Okay, Another Unruly went to the LauraL school of Qs, as she also said... Also, did just as many couples used to be as miserable as now, but not get divorced in the same numbers merely because divorce was more frowned upon, or did so many more couples stay together because they were genuinely committed to making their relationships work? i.e., if divorce were as accepted then as now, do you think the divorce rate back then would've also been as high as now?
Yes and yes! Absolutely!
BStar said in reply to Another Unruly-Haired Person, now a divorcée....
What happened to the dads that mowed the lawn and washed the cars every Saturday and then took the cars (Mom's and Dad's) to the "filling station" to get gassed up for the week? Then, they came home and got shaved and showered for whatever Mom planned for the evening - a BBQ or playing cards with the neighbors or taking all us kids to the drive-in.
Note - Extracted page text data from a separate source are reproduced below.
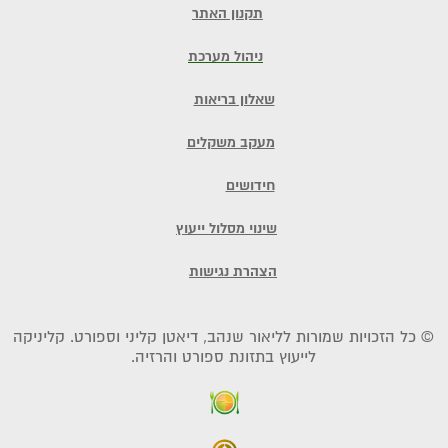
תקנון האתר
ניהול מערכת
שאלון בריאות
מעקב משקלים
חידושים
שינוי מסלול ייעוץ
הצהרת נגישות
© כל הזכויות שמורות לליאור שנהב, דיאטן קליני וספורט. קליניקה
לייעוץ בתזונת ספורט והרזיה.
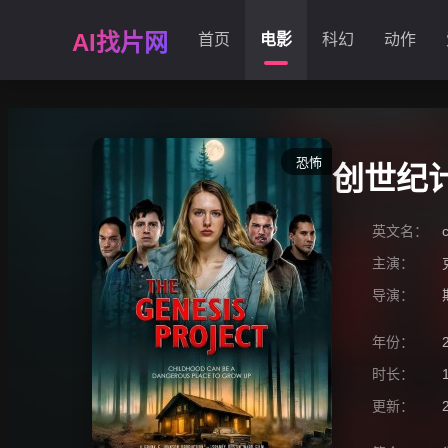
AI找片网
首页
电影
科幻
动作
恐怖
创世纪
英文名：
主演：
导演：
年份：
时长：
更新：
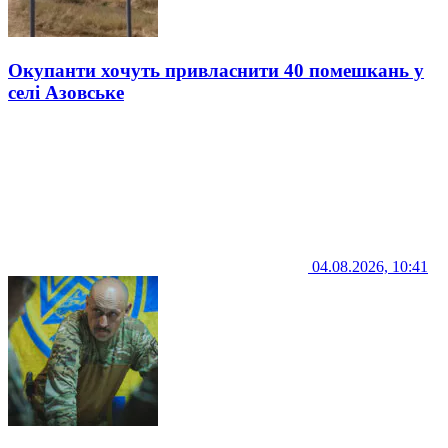
Окупанти хочуть привласнити 40 помешкань у
селі Азовське
04.08.2026, 10:41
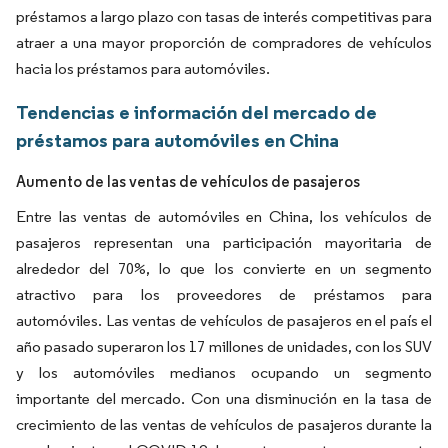
préstamos a largo plazo con tasas de interés competitivas para
atraer a una mayor proporción de compradores de vehículos
hacia los préstamos para automóviles.
Tendencias e información del mercado de
préstamos para automóviles en China
Aumento de las ventas de vehículos de pasajeros
Entre las ventas de automóviles en China, los vehículos de
pasajeros representan una participación mayoritaria de
alrededor del 70%, lo que los convierte en un segmento
atractivo para los proveedores de préstamos para
automóviles. Las ventas de vehículos de pasajeros en el país el
año pasado superaron los 17 millones de unidades, con los SUV
y los automóviles medianos ocupando un segmento
importante del mercado. Con una disminución en la tasa de
crecimiento de las ventas de vehículos de pasajeros durante la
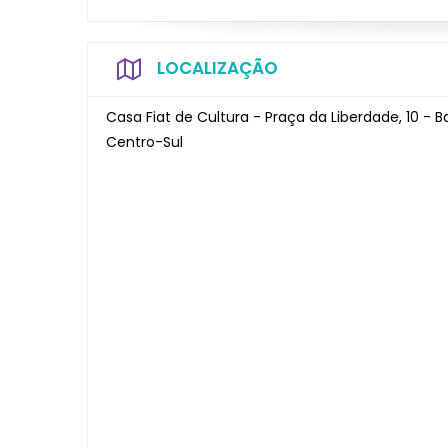
LOCALIZAÇÃO
Casa Fiat de Cultura - Praça da Liberdade, 10 - B
Centro-Sul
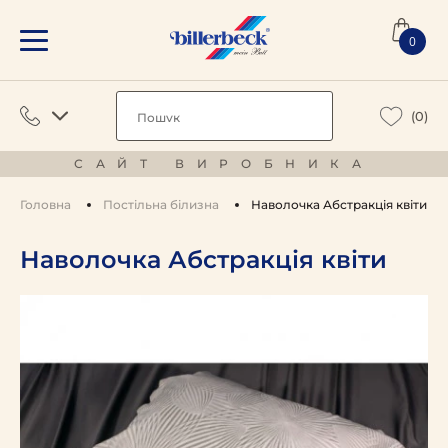
0
(0)
САЙТ ВИРОБНИКА
Головна
Постільна білизна
Наволочка Абстракція квіти
Наволочка Абстракція квіти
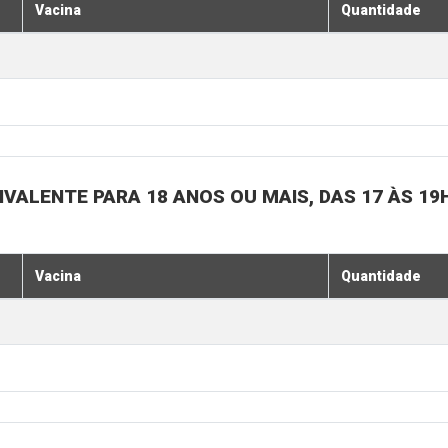
Vacina
Quantidade
IVALENTE PARA 18 ANOS OU MAIS, DAS 17 ÀS 19
Vacina
Quantidade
Then, they got up the next morning and got all dressed up and smelling nice and took us all to church. Divorce was not part of this picture in any way.
Sports (24/7) on television! Only 'no account, no good' people got divorces.
(Uh-oh, Hulk.) So there it is! Your answers from DW's mom! Thanks, mom of DW, for playing along. We all heart you and have never once wished to drive a stake through your head.